## Directions for this task
Copy the phone number validation passage word for word, between "First thing, now" and "national phone numbers.", inclusive.
------ Page excerpt
First thing, now that I know more about your use case, have you seen the region argument to the form field? It is meant to interpret numbers in a national format and convert them to international.
One limitation is that a national phone number could be valid in multiple regions, so we can’t be too smart about it.

I believe the default of validating international phone number makes sense, developers usually store phone numbers in order to be able to reach people, so they’ll want valid phone numbers, and people may very well come from abroad so developers shouldn’t really limit to national phone numbers.

One thing you can easily do for your app is to change the default validator (by subclassing the field class and setting default_validators) to something less strict. That way, you can do the normalization and loose validation in clean_FIELD(). If you’re going that route, you may be interested in phonenumbers.is_possible_number(). The value of django-phonenumber-field is in knowing the national rules for constructing phone number (e.g. the prefixes in the US), and being able to treat a phone number richly (formatting, knowing if it’s a landline or mobile, etc.).
------------
------ Excerpted records
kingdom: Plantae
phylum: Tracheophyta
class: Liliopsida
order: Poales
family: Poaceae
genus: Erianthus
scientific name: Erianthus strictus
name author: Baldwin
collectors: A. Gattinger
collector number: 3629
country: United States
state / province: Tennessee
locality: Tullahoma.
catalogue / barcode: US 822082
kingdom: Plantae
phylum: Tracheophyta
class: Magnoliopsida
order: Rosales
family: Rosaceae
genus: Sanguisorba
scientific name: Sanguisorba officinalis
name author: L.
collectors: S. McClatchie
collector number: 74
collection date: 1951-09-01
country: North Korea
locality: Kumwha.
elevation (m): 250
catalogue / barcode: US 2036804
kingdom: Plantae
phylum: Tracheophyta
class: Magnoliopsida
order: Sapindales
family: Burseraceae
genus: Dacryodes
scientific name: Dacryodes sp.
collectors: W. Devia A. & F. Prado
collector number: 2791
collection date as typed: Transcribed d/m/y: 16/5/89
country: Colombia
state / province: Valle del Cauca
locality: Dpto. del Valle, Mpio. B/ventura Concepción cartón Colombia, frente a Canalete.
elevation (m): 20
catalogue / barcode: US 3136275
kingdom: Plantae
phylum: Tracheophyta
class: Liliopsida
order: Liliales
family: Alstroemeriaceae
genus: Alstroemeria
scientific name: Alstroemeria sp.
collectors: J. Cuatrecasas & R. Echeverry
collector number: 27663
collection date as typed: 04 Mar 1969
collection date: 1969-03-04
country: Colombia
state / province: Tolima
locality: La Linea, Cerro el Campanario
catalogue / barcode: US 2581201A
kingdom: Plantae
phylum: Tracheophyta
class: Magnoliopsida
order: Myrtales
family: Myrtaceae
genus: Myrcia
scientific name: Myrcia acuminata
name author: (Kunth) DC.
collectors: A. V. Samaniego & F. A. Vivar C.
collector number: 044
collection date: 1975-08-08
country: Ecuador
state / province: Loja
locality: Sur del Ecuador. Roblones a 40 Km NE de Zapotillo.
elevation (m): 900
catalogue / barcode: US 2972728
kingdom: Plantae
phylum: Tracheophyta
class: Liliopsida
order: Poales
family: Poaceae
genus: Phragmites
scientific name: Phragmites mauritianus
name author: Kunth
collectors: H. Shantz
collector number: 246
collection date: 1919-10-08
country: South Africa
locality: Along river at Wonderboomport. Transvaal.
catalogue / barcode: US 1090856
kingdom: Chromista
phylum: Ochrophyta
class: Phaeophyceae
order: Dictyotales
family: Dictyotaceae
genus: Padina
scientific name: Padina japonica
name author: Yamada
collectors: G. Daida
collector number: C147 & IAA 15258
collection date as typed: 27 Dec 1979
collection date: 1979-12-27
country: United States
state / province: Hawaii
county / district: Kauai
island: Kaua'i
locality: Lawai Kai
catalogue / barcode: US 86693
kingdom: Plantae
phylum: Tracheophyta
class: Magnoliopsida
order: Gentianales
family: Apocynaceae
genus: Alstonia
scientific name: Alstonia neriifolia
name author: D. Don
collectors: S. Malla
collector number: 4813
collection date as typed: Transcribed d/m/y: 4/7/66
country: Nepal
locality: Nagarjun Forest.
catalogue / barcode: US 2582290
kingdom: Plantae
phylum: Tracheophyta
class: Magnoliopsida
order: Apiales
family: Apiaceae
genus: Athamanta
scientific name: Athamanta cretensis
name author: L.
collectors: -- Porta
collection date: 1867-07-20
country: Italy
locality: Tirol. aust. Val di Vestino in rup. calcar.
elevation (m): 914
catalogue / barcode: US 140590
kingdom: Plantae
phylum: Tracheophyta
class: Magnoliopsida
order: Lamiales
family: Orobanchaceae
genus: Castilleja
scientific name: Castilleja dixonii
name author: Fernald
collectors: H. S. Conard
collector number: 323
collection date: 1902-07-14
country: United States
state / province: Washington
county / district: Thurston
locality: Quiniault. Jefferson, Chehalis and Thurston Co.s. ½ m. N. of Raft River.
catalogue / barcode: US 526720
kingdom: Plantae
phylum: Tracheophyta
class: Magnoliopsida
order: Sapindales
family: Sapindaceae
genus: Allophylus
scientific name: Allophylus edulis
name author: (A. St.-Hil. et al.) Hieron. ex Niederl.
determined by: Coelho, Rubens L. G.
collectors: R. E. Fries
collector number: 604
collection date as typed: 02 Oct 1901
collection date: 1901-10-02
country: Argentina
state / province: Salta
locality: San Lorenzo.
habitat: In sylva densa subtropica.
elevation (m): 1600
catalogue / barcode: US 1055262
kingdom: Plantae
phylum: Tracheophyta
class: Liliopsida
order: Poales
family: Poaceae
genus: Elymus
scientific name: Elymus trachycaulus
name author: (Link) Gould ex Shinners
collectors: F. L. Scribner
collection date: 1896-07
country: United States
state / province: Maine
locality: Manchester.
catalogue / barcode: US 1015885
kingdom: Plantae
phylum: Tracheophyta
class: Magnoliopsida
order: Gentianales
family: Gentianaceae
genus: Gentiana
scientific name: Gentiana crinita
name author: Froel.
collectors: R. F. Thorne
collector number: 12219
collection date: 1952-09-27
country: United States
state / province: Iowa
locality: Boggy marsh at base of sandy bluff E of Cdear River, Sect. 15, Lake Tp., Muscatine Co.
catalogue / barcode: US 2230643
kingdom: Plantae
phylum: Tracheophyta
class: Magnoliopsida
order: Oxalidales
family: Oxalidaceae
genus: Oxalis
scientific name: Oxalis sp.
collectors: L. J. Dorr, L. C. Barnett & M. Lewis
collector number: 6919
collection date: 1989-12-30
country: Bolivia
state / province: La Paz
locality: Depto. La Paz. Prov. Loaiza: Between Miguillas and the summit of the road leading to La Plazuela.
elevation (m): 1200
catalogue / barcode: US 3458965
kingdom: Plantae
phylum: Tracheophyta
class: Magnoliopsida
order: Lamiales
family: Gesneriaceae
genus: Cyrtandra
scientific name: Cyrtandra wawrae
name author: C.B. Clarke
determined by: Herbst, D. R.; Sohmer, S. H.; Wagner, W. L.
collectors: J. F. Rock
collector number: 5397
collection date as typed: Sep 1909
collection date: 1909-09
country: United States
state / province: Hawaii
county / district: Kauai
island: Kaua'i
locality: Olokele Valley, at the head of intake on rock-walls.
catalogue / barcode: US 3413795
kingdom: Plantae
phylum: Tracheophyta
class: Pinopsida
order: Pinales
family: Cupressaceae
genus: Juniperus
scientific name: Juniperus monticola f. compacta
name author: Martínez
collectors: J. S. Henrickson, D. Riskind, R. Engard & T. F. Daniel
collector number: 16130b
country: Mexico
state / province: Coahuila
------------
## Output for this exercise
First thing, now that I know more about your use case, have you seen the region argument to the form field? It is meant to interpret numbers in a national format and convert them to international.
One limitation is that a national phone number could be valid in multiple regions, so we can’t be too smart about it.

I believe the default of validating international phone number makes sense, developers usually store phone numbers in order to be able to reach people, so they’ll want valid phone numbers, and people may very well come from abroad so developers shouldn’t really limit to national phone numbers.